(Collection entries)
::::

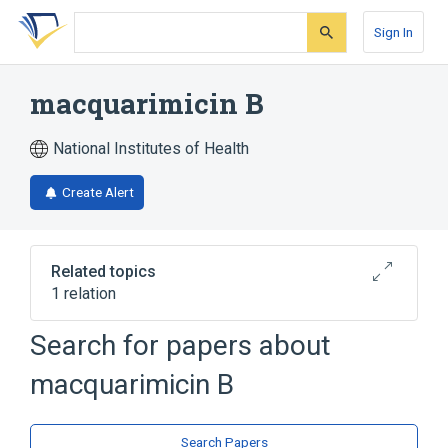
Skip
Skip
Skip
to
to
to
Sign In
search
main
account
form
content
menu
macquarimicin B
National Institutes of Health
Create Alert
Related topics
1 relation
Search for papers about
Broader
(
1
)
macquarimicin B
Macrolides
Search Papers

::::

Problem to work on: The pictures alone are to be left out when the data above is copied; all else must match exactly.

Answer to this problem:
Skip
Skip
Skip
to
to
to
Sign In
search
main
account
form
content
menu
macquarimicin B
National Institutes of Health
Create Alert
Related topics
1 relation
Search for papers about
Broader
(
1
)
macquarimicin B
Macrolides
Search Papers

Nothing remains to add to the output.